Schematic representations of the CRISPR and Cas loci in the five C. jejuni isolates whose genome sequences have already been completed and are accessible in DDBJ/EMBL/GenBank. *Author’s annotated (C. jejuni RM1221)

Figures 1 and 6 also indicate that UPTC CF89-12 and five C. jejuni isolates contained p-Cas and two Cas genes, Cas1 and Cas2 within the CRISPR and Cas loci, similarly. Regarding the CRISPRs consensus sequence repeats, four to 12 CRISPRs consensus sequence repeats separated by non-repetitive unique spacer regions (Fig. 6) occurred in these six UPTC and C. jejuni isolates. Nucleotide sequence alignment analysis of these CRISPRs consensus sequence repeats was carried out among the six Campylobacter isolates, as shown in Fig. 7. Surprisingly, the nucleotide sequence similarity of these CRISPRs consensus sequence repeats were shown to be approximately 92–100% among the UPTC CF89-12, C. jejuni 81116, NCTC11168, RM1221 subsp. doylei 269.97 and IA3902, and the sequence differences occurred within the three bases among these six isolates. However, no sequence similarity occurred among the unique spacer regions within the CRISPRs and Cas loci from these isolates (Fig. 2).

Fig. 7
figure 7

Nucleotide sequence alignment analysis of the CRISPRS consensus sequence repeats among one UPTC and five C. jejuni isolates. Numbers at the left and right refer to the nucleotide positions of each CRISPRs consensus sequence repeats among six isolates.

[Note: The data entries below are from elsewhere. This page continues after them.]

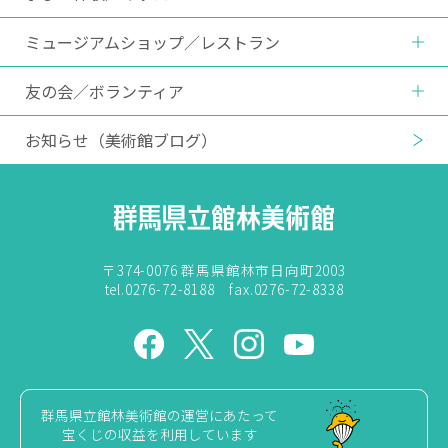
ミュージアムショップ
／
レストラン
友の会
／
ボランティア
お知らせ
（美術館ブログ）
〒374-0076 群馬県館林市日向町2003
tel.0276-72-8188 fax.0276-72-8338
群馬県立館林美術館の運営にあたって
宝くじの収益を利用しています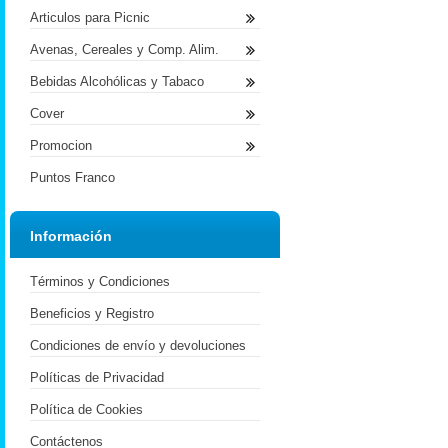
Articulos para Picnic
Avenas, Cereales y Comp. Alim.
Bebidas Alcohólicas y Tabaco
Cover
Promocion
Puntos Franco
Información
Términos y Condiciones
Beneficios y Registro
Condiciones de envío y devoluciones
Políticas de Privacidad
Política de Cookies
Contáctenos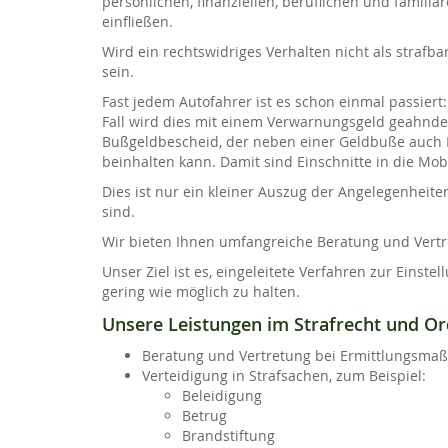
persönlichen, finanziellen, beruflichen und familiä
einfließen.
Wird ein rechtswidriges Verhalten nicht als strafb
sein.
Fast jedem Autofahrer ist es schon einmal passiert
Fall wird dies mit einem Verwarnungsgeld geahndet
Bußgeldbescheid, der neben einer Geldbuße auch P
beinhalten kann. Damit sind Einschnitte in die Mobil
Dies ist nur ein kleiner Auszug der Angelegenheit
sind.
Wir bieten Ihnen umfangreiche Beratung und Vertre
Unser Ziel ist es, eingeleitete Verfahren zur Eins
gering wie möglich zu halten.
Unsere Leistungen im Strafrecht und Or
Beratung und Vertretung bei Ermittlungsm
Verteidigung in Strafsachen, zum Beispiel:
Beleidigung
Betrug
Brandstiftung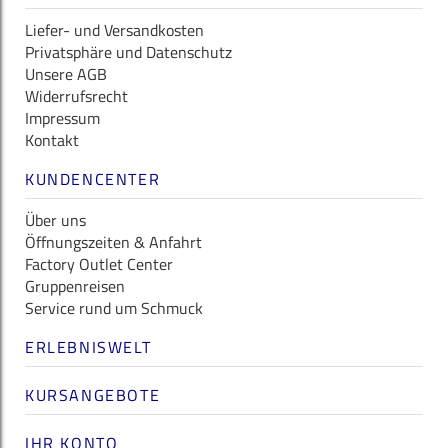
Liefer- und Versandkosten
Privatsphäre und Datenschutz
Unsere AGB
Widerrufsrecht
Impressum
Kontakt
KUNDENCENTER
Über uns
Öffnungszeiten & Anfahrt
Factory Outlet Center
Gruppenreisen
Service rund um Schmuck
ERLEBNISWELT
KURSANGEBOTE
IHR KONTO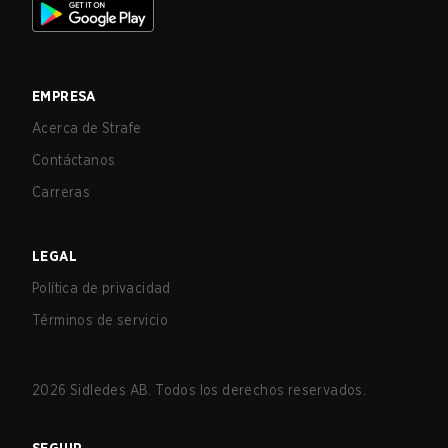
EMPRESA
Acerca de Strafe
Contáctanos
Carreras
LEGAL
Política de privacidad
Términos de servicio
2026
Sidledes AB. Todos los derechos reservados.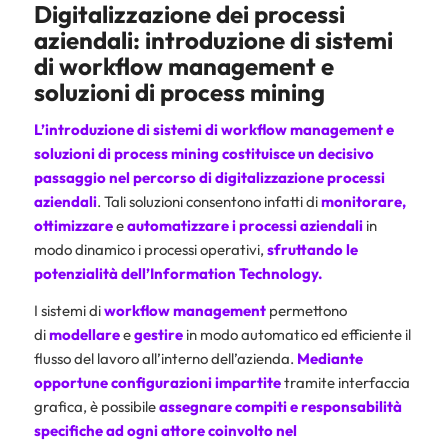
Digitalizzazione dei processi
aziendali: introduzione di sistemi
di workflow management e
soluzioni di process mining
L’introduzione di sistemi di workflow management e
soluzioni di process mining costituisce un decisivo
passaggio nel percorso di
digitalizzazione processi
aziendali
. Tali soluzioni consentono infatti di
monitorare,
ottimizzare
e
automatizzare i processi aziendali
in
modo dinamico i processi operativi,
sfruttando
le
potenzialità dell’Information Technology.
I sistemi di
workflow management
permettono
di
modellare
e
gestire
in modo automatico ed efficiente il
flusso del lavoro all’interno dell’azienda.
Mediante
opportune configurazioni impartite
tramite interfaccia
grafica, è possibile
assegnare
compiti e responsabilità
specifiche ad ogni attore coinvolto nel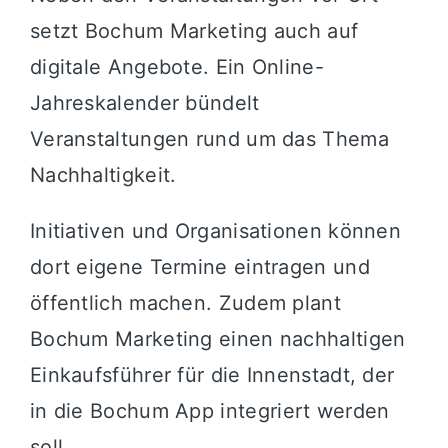
setzt Bochum Marketing auch auf
digitale Angebote. Ein Online-
Jahreskalender bündelt
Veranstaltungen rund um das Thema
Nachhaltigkeit.
Initiativen und Organisationen können
dort eigene Termine eintragen und
öffentlich machen. Zudem plant
Bochum Marketing einen nachhaltigen
Einkaufsführer für die Innenstadt, der
in die
Bochum App
integriert werden
soll.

Dots indicate identical bases; changes are indicated so; dashes are deletions; identical positions in all cases are marked with asterisks

In addition, Bolotin et al. (2005) suggested that the unique spacer regions are the traces of past invasions by extrachromosomal elements. Therefore, it would be worthwhile to clarify if the CRISPRs spacer regions (29–31 bp) which occurred in the UPTC isolate CF89-12, are homologous to other extrachromosomal genes or not. Then, we compared the nucleotide sequences of the 11 CRISPRs unique spacer regions with the other sequences already reported. Consequently, the non-repetitive unique spacer regions nos. 7 and 9 in Fig. 2 were 100% identical to the sequences in the pCL2100 megaplasmid genome DNA (46,201 bp) and C. lari RM2100 genome DNA (1,525,460 bp) (Miller et al. 2008), respectively. Regarding the no. 9, the nucleotide sequence was also identified to be 100% identical to the sequence of the C. lari integrated element 1 (CLIE1, Cla_0845; np 803,155–803,183) in C. lari RM2100 (Miller et al. 2008). This may indicate that the no. 9 sequence can be derived from prophage following phage infection.

Nucleotide and amino acid sequence similarities of the Cas1 and Cas2 among the six isolates including UPTC CF89-12 are also shown in Tables 1 and 2. Nucleotide and amino acid sequence similarities of the Cas1 and Cas2 were very high (97.2–100%) among these five C. jejuni isolates, respectively. However, nucleotide and amino acid sequence similarities of the Cas1 and Cas2 were not so high i.e. 70.7–71.8 and 65.4–66.4% between UPTC CF89-12 and the five C. jejuni isolates, respectively.

Table 1 Nucleotide sequence similarity of Cas1 (upper right) and Cas2 (lower left) among five C. jejuni and one UPTC CF89-12 isolates
Table 2 Amino acid sequence similarity of the putative ORFs for Cas1 (upper right) and Cas2 (lower left) among five C. jejuni and one UPTC CF89-12 isolates

The CRISPRs and Cas locus within the UPTC CF89-12 isolate was identified to exist between the TRMU and PGPase structural genes, both giving high sequence similarities to those two counterparts in the C. lari RM2100 strain, as described above. In addition, in the C. lari RM2100 strain, a hypothetically possible lipoprotein structural gene (423 bp) (140 aa residues for the ORF, reverse direction) occurred between these two counterparts. Therefore, in the UPTC CF89-12, the CRISPRs and Cas locus may be transfered and introduced into the genomic DNA from any extrachromosomal origin by a homologous recombination.

In the present study, no RT-PCR but positive PCR signals for the p-Cas, Cas1 and Cas2 genes were confirmed in the UPTC CF89-12 cells. Most recently, regarding these results, Pul et al. (2010) described that the DNA-binding protein H-NS suppresses CRISPR-Cas gene expression in E. coli K12 cells (Pul et al. 2010). Therefore, none of these RT-PCR signals may possibly be caused due to the similar suppression of the CRISPR and Cas genes expression in the UPTC cells.